Task objective:
In the data below, find every line with the word "Transition" and copy it.

=======

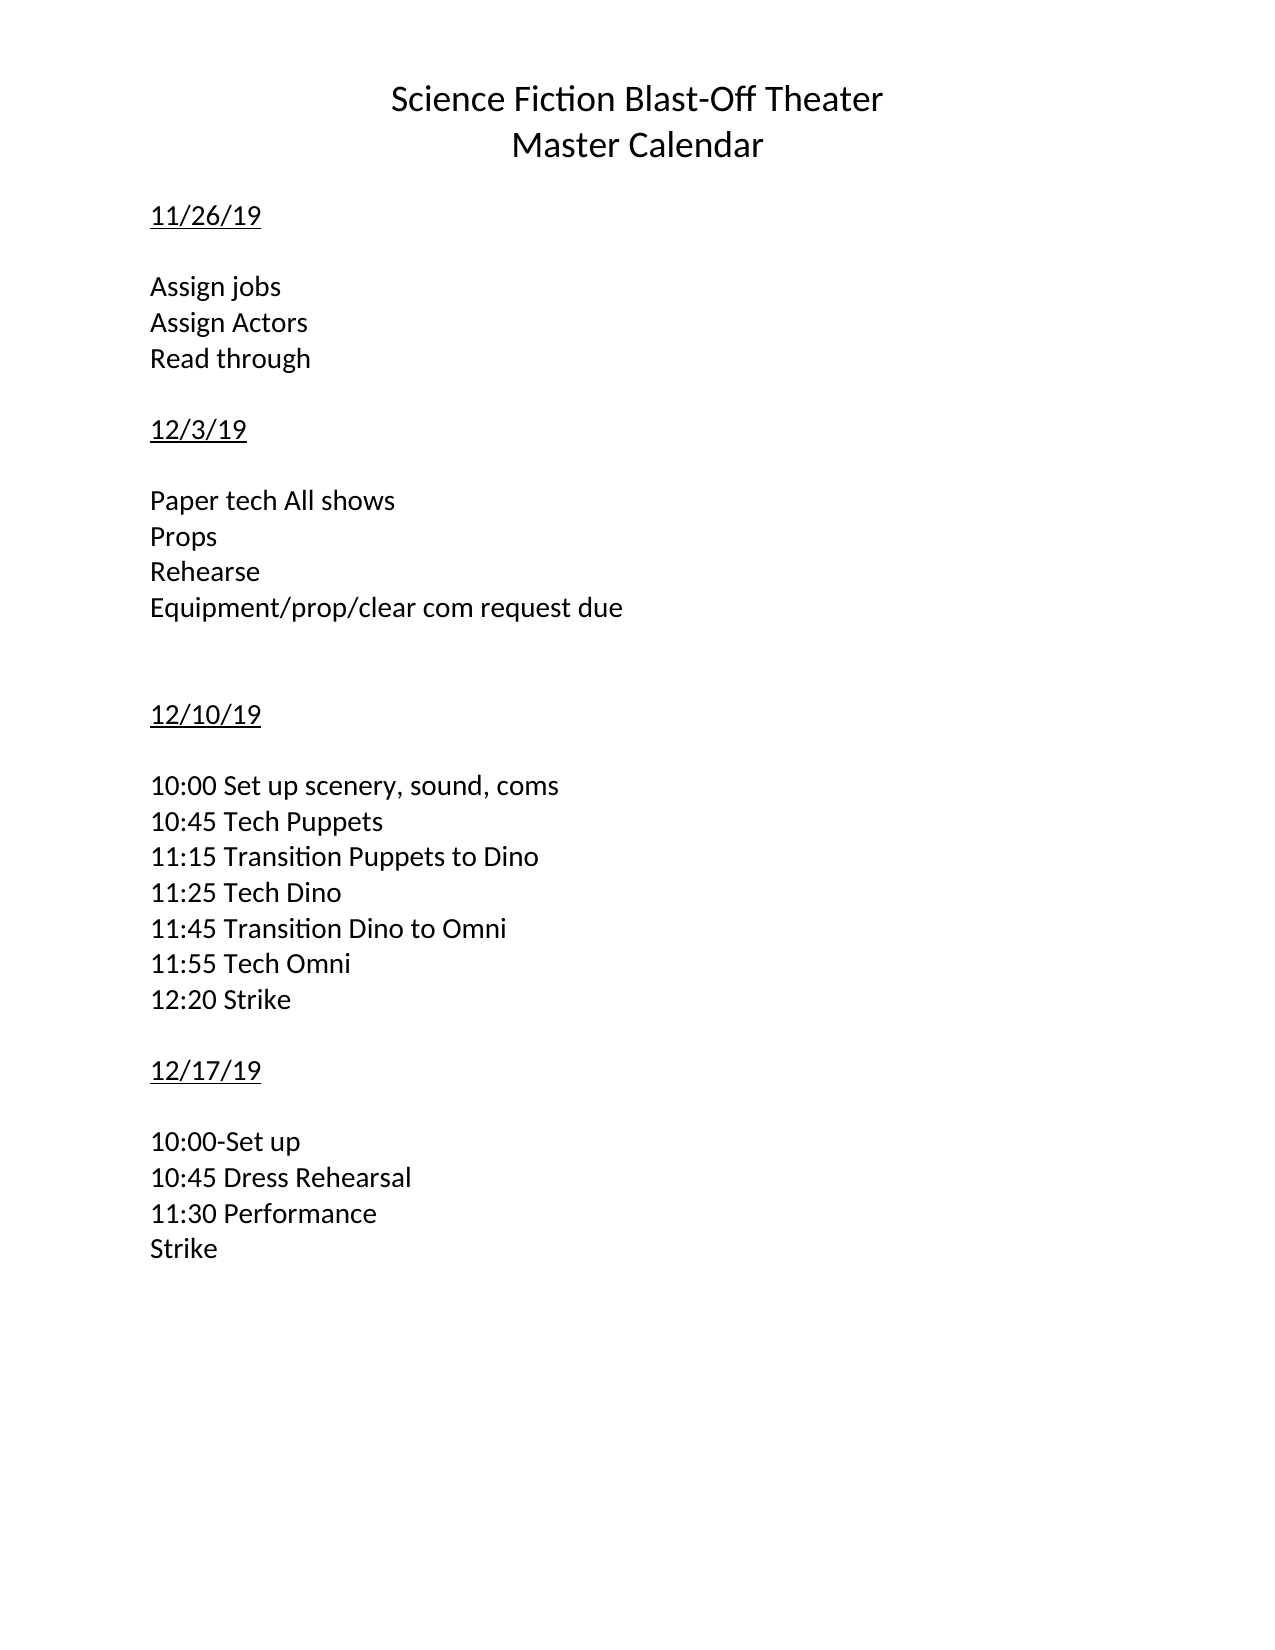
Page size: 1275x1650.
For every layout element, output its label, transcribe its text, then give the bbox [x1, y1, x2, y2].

text 11:55 Tech Omni [150, 945, 1125, 981]
text Assign jobs [150, 268, 1125, 304]
text 11:25 Tech Dino [150, 874, 1125, 910]
text 11:15 Transition Puppets to Dino [150, 838, 1125, 874]
text Paper tech All shows [150, 482, 1125, 518]
text Strike [150, 1230, 1125, 1266]
text 12/3/19 [150, 411, 1125, 447]
text 10:45 Tech Puppets [150, 803, 1125, 838]
text 10:45 Dress Rehearsal [150, 1159, 1125, 1195]
text 10:00 Set up scenery, sound, coms [150, 767, 1125, 803]
text Read through [150, 340, 1125, 375]
text 11:30 Performance [150, 1195, 1125, 1230]
text Props [150, 518, 1125, 553]
text 12/17/19 [150, 1052, 1125, 1088]
text 12/10/19 [150, 696, 1125, 732]
text 11/26/19 [150, 197, 1125, 233]
text Equipment/prop/clear com request due [150, 589, 1125, 625]
text Rehearse [150, 553, 1125, 589]
text 10:00-Set up [150, 1123, 1125, 1159]
text Assign Actors [150, 304, 1125, 340]
text 11:45 Transition Dino to Omni [150, 910, 1125, 945]
text 12:20 Strike [150, 981, 1125, 1017]
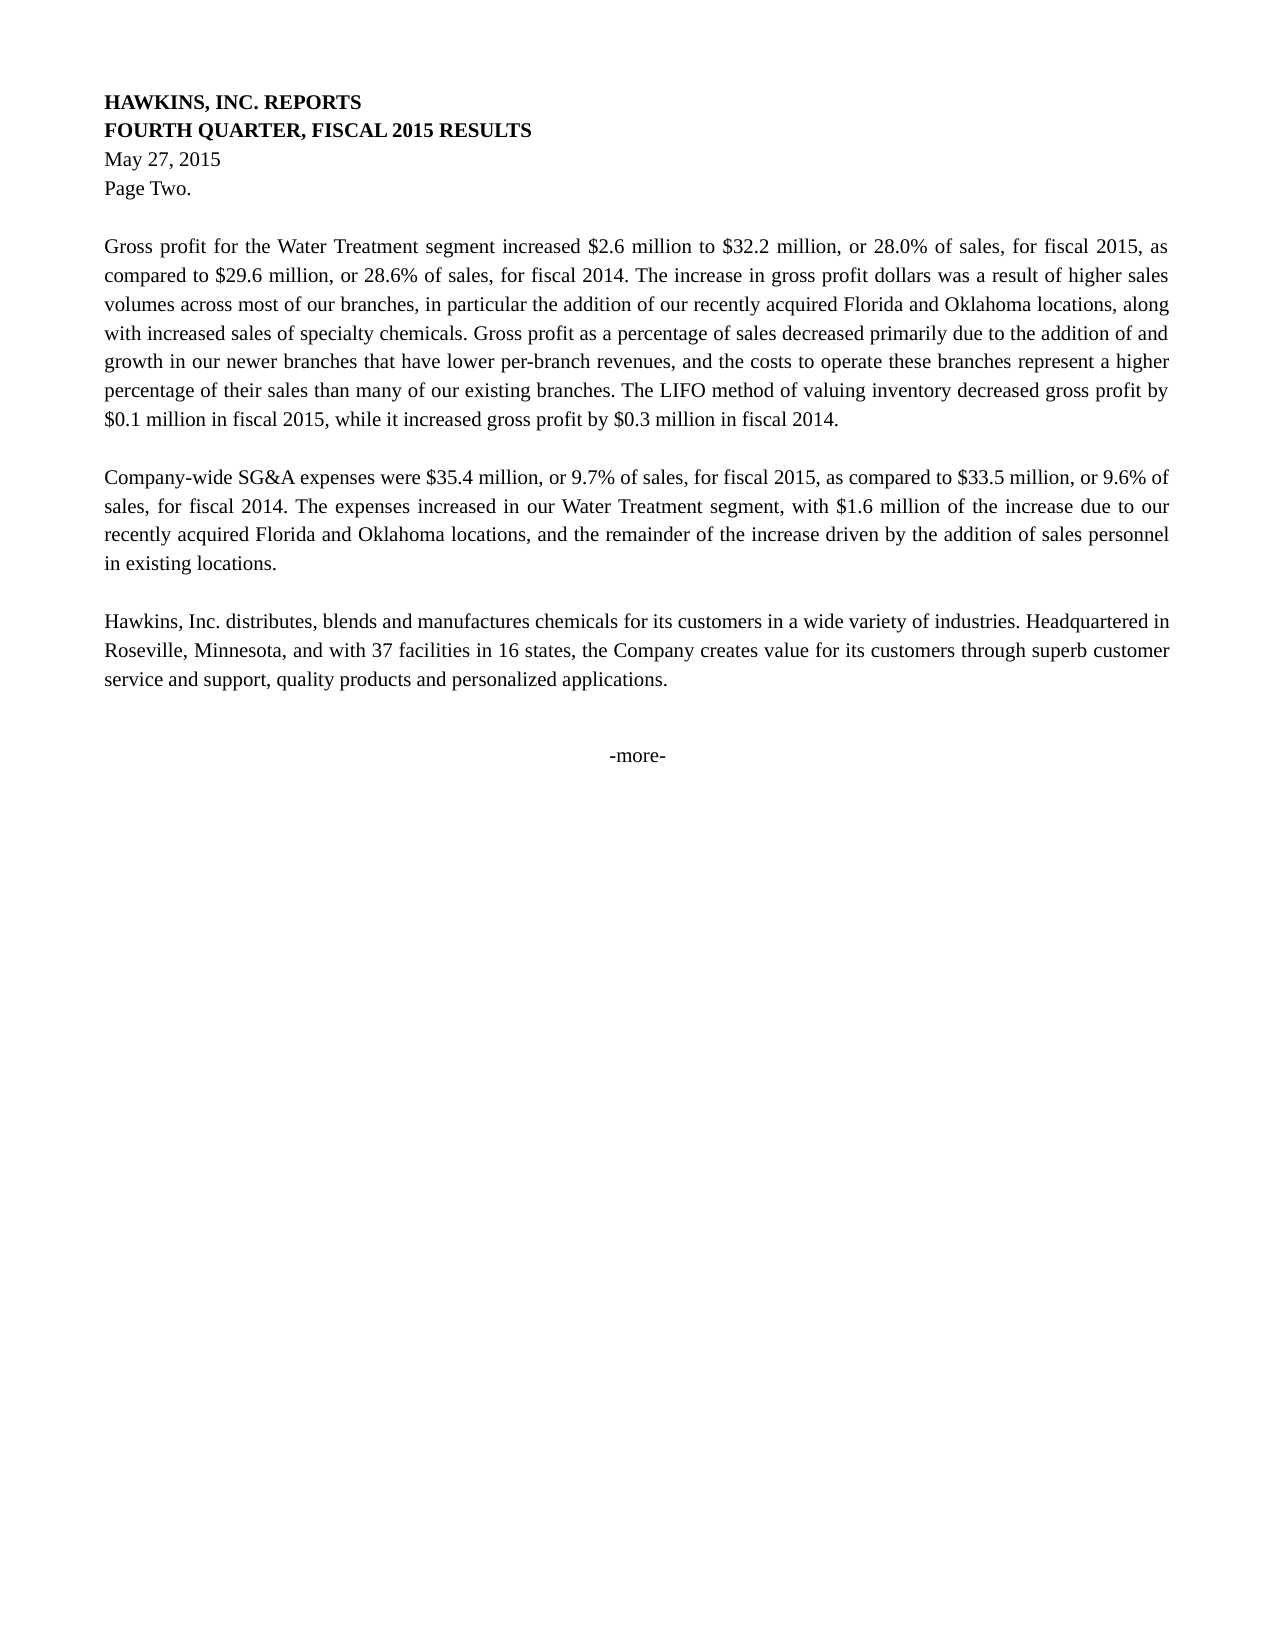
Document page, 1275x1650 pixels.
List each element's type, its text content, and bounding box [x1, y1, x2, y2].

text May 27, 2015 [104, 147, 1171, 171]
text Company-wide SG&A expenses were $35.4 million, or 9.7% of sales, for fiscal 2015, as compared to $33.5 million, or 9.6% of sales, for fiscal 2014. The expenses increased in our Water Treatment segment, with $1.6 million of the increase due to our recently acquired Florida and Oklahoma locations, and the remainder of the increase driven by the addition of sales personnel in existing locations. [104, 465, 1171, 575]
text -more- [104, 743, 1171, 767]
text Page Two. [104, 176, 1171, 200]
text FOURTH QUARTER, FISCAL 2015 RESULTS [104, 118, 1171, 142]
text Hawkins, Inc. distributes, blends and manufactures chemicals for its customers in a wide variety of industries. Headquartered in Roseville, Minnesota, and with 37 facilities in 16 states, the Company creates value for its customers through superb customer service and support, quality products and personalized applications. [104, 609, 1171, 691]
text Gross profit for the Water Treatment segment increased $2.6 million to $32.2 million, or 28.0% of sales, for fiscal 2015, as compared to $29.6 million, or 28.6% of sales, for fiscal 2014. The increase in gross profit dollars was a result of higher sales volumes across most of our branches, in particular the addition of our recently acquired Florida and Oklahoma locations, along with increased sales of specialty chemicals. Gross profit as a percentage of sales decreased primarily due to the addition of and growth in our newer branches that have lower per-branch revenues, and the costs to operate these branches represent a higher percentage of their sales than many of our existing branches. The LIFO method of valuing inventory decreased gross profit by $0.1 million in fiscal 2015, while it increased gross profit by $0.3 million in fiscal 2014. [104, 234, 1171, 431]
text HAWKINS, INC. REPORTS [104, 89, 1171, 114]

=======

Task output:
text 11:15 Transition Puppets to Dino [150, 838, 1125, 874]
text 11:45 Transition Dino to Omni [150, 910, 1125, 945]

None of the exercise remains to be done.